Now I work as a Public Relations consultant and I currently have a nationally-syndicated talk show host as my client.
I got, like, 90% of my work due to experience and not a sheet of paper saying I did good and checked the proverbial boxes.
Communications is a dying field, unfortunately, since computers are now writing articles, checking grammar, being the avatars for explainer videos, and writing advertising and other copy.
So would I say college was a good ROI for me? Fuck no. But getting experience in my field, on my own, and building a resume and products that showed my abilities is what set me apart from the other candidates.

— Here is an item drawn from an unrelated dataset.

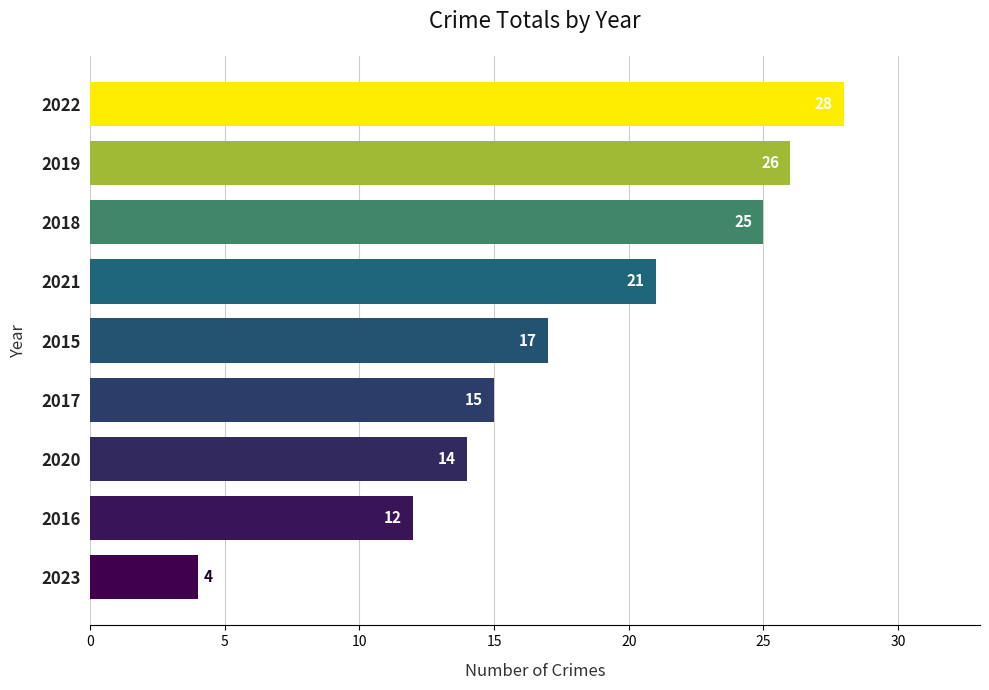

What is the change in value from 2018 to 2016?

-13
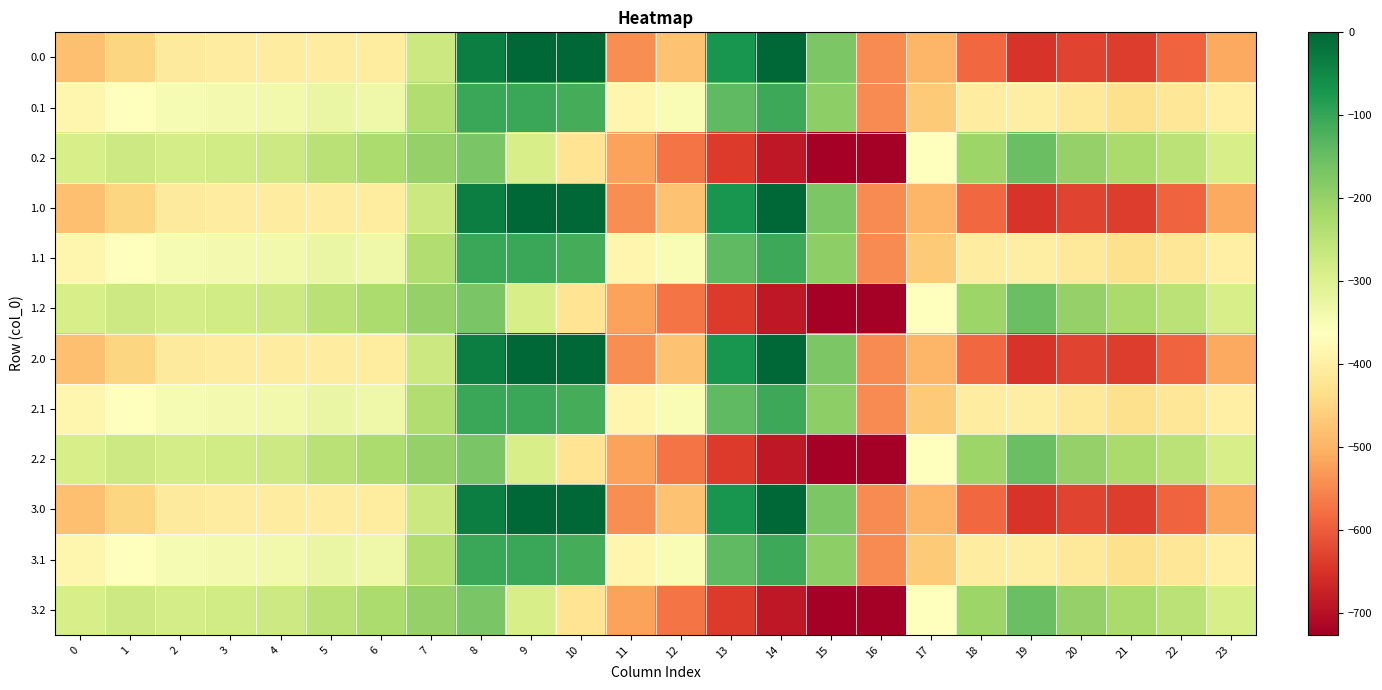

List the series in order of their peak value, highest first.

0.0, 1.0, 2.0, 3.0, 0.1, 1.1, 2.1, 3.1, 0.2, 1.2, 2.2, 3.2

But, unfortunately, my route is not viable for most students anymore. They need to start their own businesses, because the workforce is centralizing and computers are taking over an unprecedented amount of jobs. And there is an oversaturation of coders in the current job market, and there are also computers that write and validate code, which means that, if you don't start your own business, or you don't make the right connections to someone who can hire you, then you will be out of a job soon, even with your fancy MIT degree.
What is stopping Google or Microsoft or most other companies from hiring someone from India who only needs $5/hr to survive? Even if they pay the indian $10/hr, he will be living like a KING in his country, and he will probably be doing your job.
But, now with bots being able to pass the turing test and such, and becoming e extremely competent in a wide range of historically human fields, jobs such as marketing, sales, video creation, music production, coding, voice acting, in-person acting, animation, journalism, web design, graphic design, photoshop, modeling, and more are going to be axed almost completely by computers within the next 15 years. Even robots do the bulk of manufacturing jobs, and those robots are getting cheaper by the year. There are algorithms that make hiring and firing decisions before recruiters even look at a single resume. AI is going to seriously fuck up the job market and many, MANY people are going to find themselves obsolete as workers, to quote The Twilight Zone.
So it might be a good idea to start your own company and use the robots to do your work until you figure out job security. Learn coding for yourself so you can build the robots that make your business work, or simply purchase the software that others made so you don't have to do the work.
That is what I see happening, and it will attack e everyone equally, regardless of their college degree.